> WHAT YOU WILL DO:
1. From the farmers market tips below, list each kind of vehicle mentioned for loading and unloading.
2. Extract the passage of the farmers market tips below from "Just as the" up to and including "farmers market vendors!".

── EXCERPT PROVIDED ──

In addition to becoming an expert at setting up and taking down your farmers market stand, we recommend you practice loading and unloading everything to and from your car, van, truck, or trailer. You don’t want to be frantically cramming items into your car the night before, only to realize it doesn’t all fit. Once you have transportation and how to efficiently pack your supplies and goods figured out, we recommend packing it one last time the night before your first market day! If you are using a trailer, attach the trailer the night before. This will save you time in the morning.

A Lesson Learned from Farmers Market – Get a Good Night’s Sleep

The last step in preparing to sell at farmers market is to energize! It’s the day before your first market. You’ve got your checklist completed, the vehicle is packed (or trailer attached), you have your cash box and change, and the clothes you are going to wear laid out. You are ready!

Just as the word “energize” would suggest, try to avoid staying up late the night before. Farmers markets typically start early on Saturday and Sunday. As a vendor, you’ll need to get there even earlier to setup. If possible, we recommend going earlier than the suggested set-up time, so you are there before other vendors and give yourself extra time.

It’s business critical to get a good night’s sleep. Gone are the college days of staying up all night and cramming for a test – which we now know is not effective. You need to bring your ‘A’ game and have the energy and positive attitude to directly engage customers (and sell lots of product)!


In addition to setting your farmers market prices to cover your costs, including materials and labor, below are some additional money-making tips for farmers market vendors!

1. Be social! Greet each potential customer that walks by your booth with a friendly “Hi!” or “Good Morning!” Besides being courteous and friendly, it is also a proven technique to get people wrapped up in the excitement of attending a farmers market and likely to walk by your booth to stop and briefly focus on your booth. It only takes a couple seconds of thought for their curiosity to be sparked or to become interested in what products you have for sale.

2. Show those pearly white teeth and smile, even if you think nobody is around. You never know when a potential customer might walk by. A friendly smile is an inviting and welcoming gesture for potential customers.

───
── STORED DATA ──

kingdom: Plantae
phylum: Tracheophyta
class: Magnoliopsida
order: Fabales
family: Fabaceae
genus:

───

> THE RESPONSES:
1.
car
van
truck
trailer

2.
Just as the word “energize” would suggest, try to avoid staying up late the night before. Farmers markets typically start early on Saturday and Sunday. As a vendor, you’ll need to get there even earlier to setup. If possible, we recommend going earlier than the suggested set-up time, so you are there before other vendors and give yourself extra time.

It’s business critical to get a good night’s sleep. Gone are the college days of staying up all night and cramming for a test – which we now know is not effective. You need to bring your ‘A’ game and have the energy and positive attitude to directly engage customers (and sell lots of product)!


In addition to setting your farmers market prices to cover your costs, including materials and labor, below are some additional money-making tips for farmers market vendors!